In fact, at the Department of Homeland Security (DHS) the initial market research described above has helped create an industry base of 15,000 current contractors 11,000 of which are small and medium sized business. Each year over 3,000 new companies win a contract with the Department. This ensures that the Department has a highly competitive marketplace that is constantly competing to meet mission objectives and win contract awards. Although the Government incurs additional labor costs to perform the market research the cost savings from the robust market place and constant competition is tremendous. Furthermore, the companies that survive in the marketplace have a keen understanding of the mission and how to achieve it at the lowest cost. At DHS, performance metrics include rate of competition on each individual procurement ( 76% in FY 12) and operational cost savings (approximately $330M from strategic sourcing alone).
The interesting point here is that the level of competition is so high that contracts tend to be awarded to industry partners that have determined the best way to meet the mission at the lowest cost. This is much different than the goal of helping a corporation maximize shareholder wealth. In the public sector (many times in my experience) we are contracting for services that would normally be an individual company’s competitive advantage. Meaning that many of the contracts we write are to perform a service that many companies would never outsource.

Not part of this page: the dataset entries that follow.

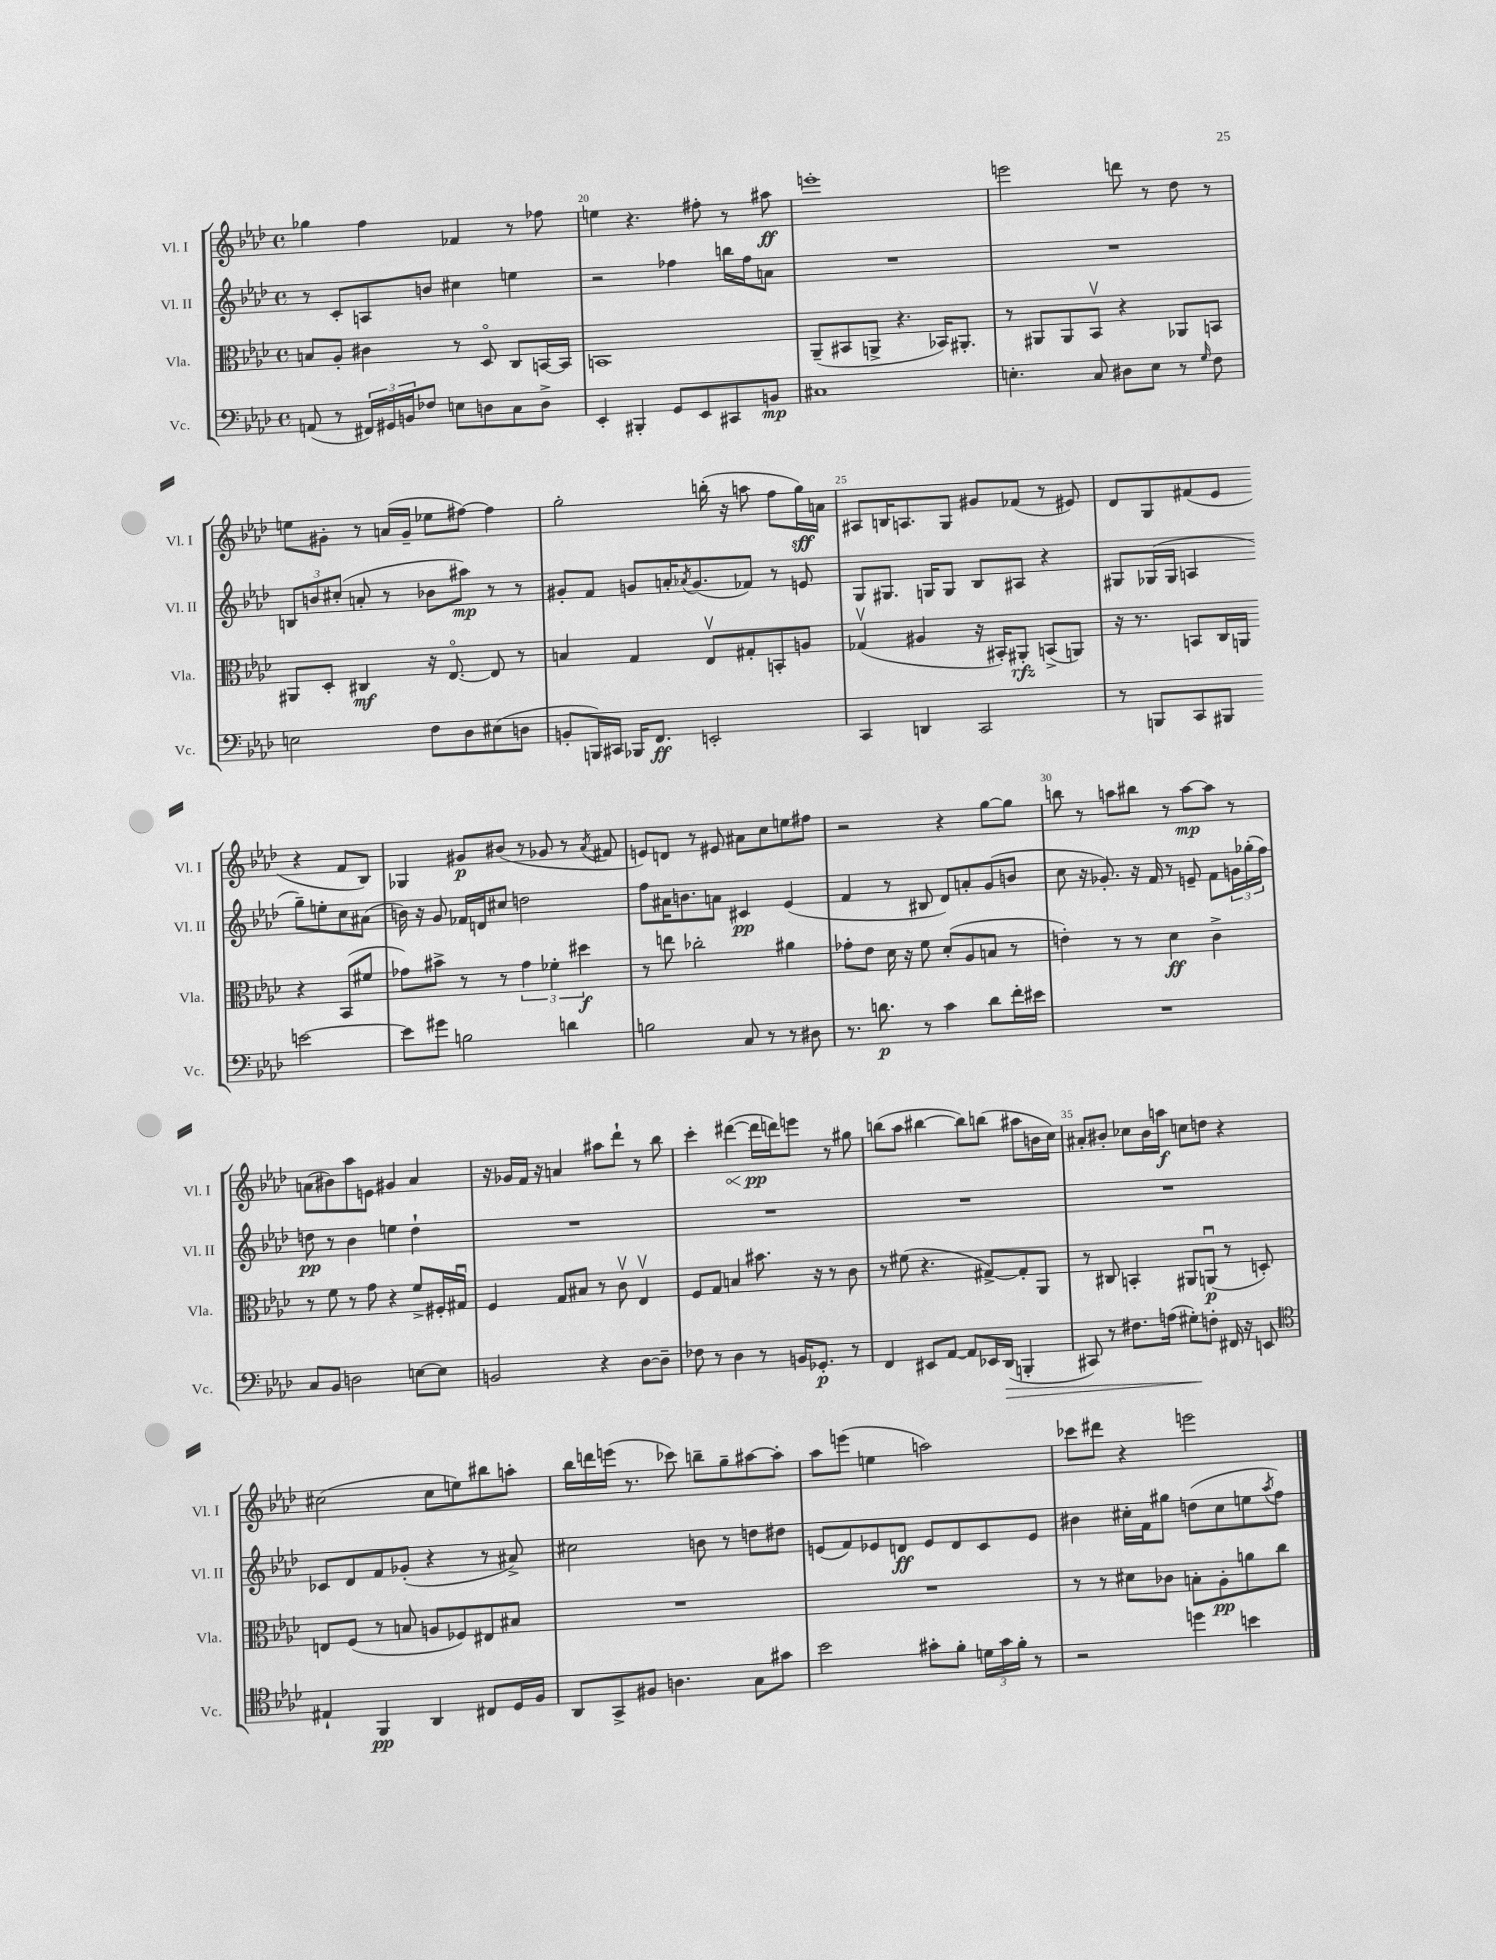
<<
\new StaffGroup <<
\new Staff = "s0" \with { instrumentName = "Vl. I" shortInstrumentName = "Vl. I" } {
    \clef treble \key aes \major \defaultTimeSignature \time 4/4
    ges''4 f''4 fes'4 r8 fes''8 |
    e''4 r4. fis''8-. r8 ais''8\ff |
    e'''1-. |
    e'''2 d'''8 r8 des''8 r8 |
    e''8 gis'8-. r8 a'16( gis'16-- ees''8 fis''8~) fis''4 |
    g''2-. b''16-.( r16 a''8 f''8 g''16\sff) a'16 |
    ais8 b16 a8. g8 gis'8 fes'8( r8 eis'8) |
    des'8 g8 fis'8( ees'8 r4 fis'8 bes8) |
    ges4 gis'8\p bis'8( r8 ges'8 r8 \acciaccatura { aes'8 } fis'8 |
    e'8) d'8 r8 eis'8 ais'8 c''8 e''8 fis''8 |
    r2 r4 g''8~ g''8 |
    b''8 r8 a''8 bis''8 r8 a''8~\mp a''8 r8 |
    a'8( bis'8) aes''8 e'8 gis'4 a'4 |
    r16 ges'16 f'16 r16 a'4 ais''8 des'''8-! r8 bes''8 |
    c'''4-. \once \override Hairpin.circled-tip = ##t dis'''4~\<( dis'''16\pp\! d'''16) e'''8 r8 gis''8 |
    b''8( aes''8 bis''4~ bis''8) b''8( ais''8 b'16 c''16) |
    ais'8-. bis'8-. ces''8 bis'16 a''16\f c''8 d''8 r4 |
    cis''2( cis''8 e''8) bis''8 a''8-. |
    bes''16 d'''16 e'''16( r8. ces'''8) b''8-- g''8-- ais''8~ ais''8-. |
    aes''8 e'''8( e''4 a''2) |
    ces'''8 dis'''8 r4 e'''2 \bar "|." |
}
\new Staff = "s1" \with { instrumentName = "Vl. II" shortInstrumentName = "Vl. II" } {
    \clef treble \key aes \major \defaultTimeSignature \time 4/4
    r8 c'8-. a8 b'8 cis''4 e''4 |
    r2 fes''4 b''16 fes''16 a'8 |
    R1 |
    R1 |
    \tuplet 3/2 { b8 b'8 cis''8-.( } a'8-. r8 bes'8 ais''8\mp) r8 r8 |
    gis'8-. f'8 g'8 a'16-. \acciaccatura { aes'8 } g'8.( fes'8) r8 e'8 |
    g8 gis8. g16 g8 bes8 ais8 r4 |
    gis8 ges16( ges16 a4 g''8--) e''8-. c''8 ais'8( |
    b'16) r16 g'8 fes'16 d'16 cis''8 d''2 |
    f''8 ais'16 b'8. a'8 cis'4\pp ees'4( |
    f'4 r8 bis8 des'8) a'8-. g'8( b'8 |
    c''8 r16 ges'8.-.) r16 f'16 r8 e'8-- f'8 \tuplet 3/2 { g'16 ges''16-.( f''16) } |
    d''8\pp r8 bes'4 e''4 d''4-! |
    R1 |
    R1 |
    R1 |
    R1 |
    ces'8 des'8 f'8 ges'8-.( r4 r8 ais'8->) |
    cis''2 b'8 r8 d''8 dis''8 |
    e'8( f'8) ees'8 d'8\ff ees'8 d'8 c'8 ees'8 |
    bis'4 cis''16-. f'16 gis''8 d''8( cis''8 e''8 \acciaccatura { aes''8 } f''8) \bar "|." |
}
\new Staff = "s2" \with { instrumentName = "Vla." shortInstrumentName = "Vla." } {
    \clef alto \key aes \major \defaultTimeSignature \time 4/4
    b8 aes8-. cis'4 r8 des8\flageolet c8 b,16~ b,16 |
    b,1 |
    aes,8--( bis,8 a,8-> r4. bes,16) ais,8.-. |
    r8 ais,8 ais,8 bes,8\upbow r4 aes,8 b,8 |
    ais,8 des8-. cis4\mf r16 ees8.~\flageolet ees8 r8 |
    b4 g4 ees8\upbow gis8-. b,8-. a8 |
    ges4\upbow( ais4 r16 bis,16-.) ais,8-.\rfz b,8->( a,8) |
    r16 r8. b,8 c16 a,16 r4 b,8( fis'8 |
    ges'8) bis'8-> r8 r8 \tuplet 3/2 { ges'4 fes'4-. dis''4\f } |
    r8 e''8 ces''2-. ais'4 |
    ges'8-. ees'8 des'16 r16 f'8 des'8-.( aes8 b8 r8 |
    e'4-.) r8 r8 des'4\ff c'4-> |
    r8 f'8 r8 g'8 r4 f'8-> fis16-. gis16\downbow |
    f4 g8 bis8 r8 c'8\upbow ees4\upbow |
    f8 g8 b4 bis'8. r16 r8 c'8 |
    r8 fis'8( r4. gis8~->) gis8-. aes,8 |
    r8 cis8 b,4-. ais,8 a,8\downbow\p( r8 d8-.) |
    e8 f8( r8 b8 a8 fes8) eis8 bis8 |
    R1 |
    R1 |
    r8 r8 dis'8 ces'8 b8-. aes8-.\pp a'8 c''8 \bar "|." |
}
\new Staff = "s3" \with { instrumentName = "Vc." shortInstrumentName = "Vc." } {
    \clef bass \key aes \major \defaultTimeSignature \time 4/4
    a,8( r8 \tuplet 3/2 { fis,16) gis,16 b,16 } fes8 e8 d8 c8 d8-> |
    ees,4-. bis,,4-. g,8 ees,8 cis,8 b,8\mp |
    cis1 |
    e4.-. c8 dis8 e8 r8 \grace { g16 } f8 |
    e2 f8 des8 eis8( d8 |
    b,8-. b,,16) cis,16 bes,,16 f,8.\ff e,2-. |
    c,4 d,4 c,2 |
    r8 b,,8 c,8 bis,,8 e'2~ |
    e'8 gis'8 b2 d'4 |
    b2 c8 r8 r8 dis8 |
    r8. d'8.\p r8 c'4 d'8 f'16-. eis'16 |
    R1 |
    c8 bes,8 d2 e8~ e8 |
    b,2 r4 des8~ des8-- |
    fes8 r8 des4 r8 b,16 ges,8.-.\p r8 |
    f,4 eis,8 aes,8~ aes,8 ees,16 des,16\>( b,,4-. |
    cis,8) r8 fis8. a16( gis8-.\!) f8-. fis,16 r16 e,8 |
    \clef tenor eis4-! f,4\pp aes,4 cis8 des16 f16 |
    aes,8 g,8-> fis8 a4. g8 gis'8 |
    bes'2 gis'8-. f'8-. \tuplet 3/2 { d'16 gis'16 f'16-. } r8 |
    r2 d''4 b'4 \bar "|." |
}
>>
>>
\layout { \context { \Score currentBarNumber = #19 \override BarNumber.break-visibility = ##(#f #t #t) barNumberVisibility = #(every-nth-bar-number-visible 5) } }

The survey results posted above seem to indicate that public sector professionals do not value competition as a way to minimize operating costs. However, I believe public sector procurement professionals value competition just as much and work in a more complex environment that challenges them to think beyond a single value proposition (maximizing shareholder wealth).
I am wondering if the way the question is written generated misunderstanding. If not, then I believe we need to resuscitate the discussion around minimizing operating costs and promoting competition to ensure that public sector employees understand how valuable this can be. Thoughts?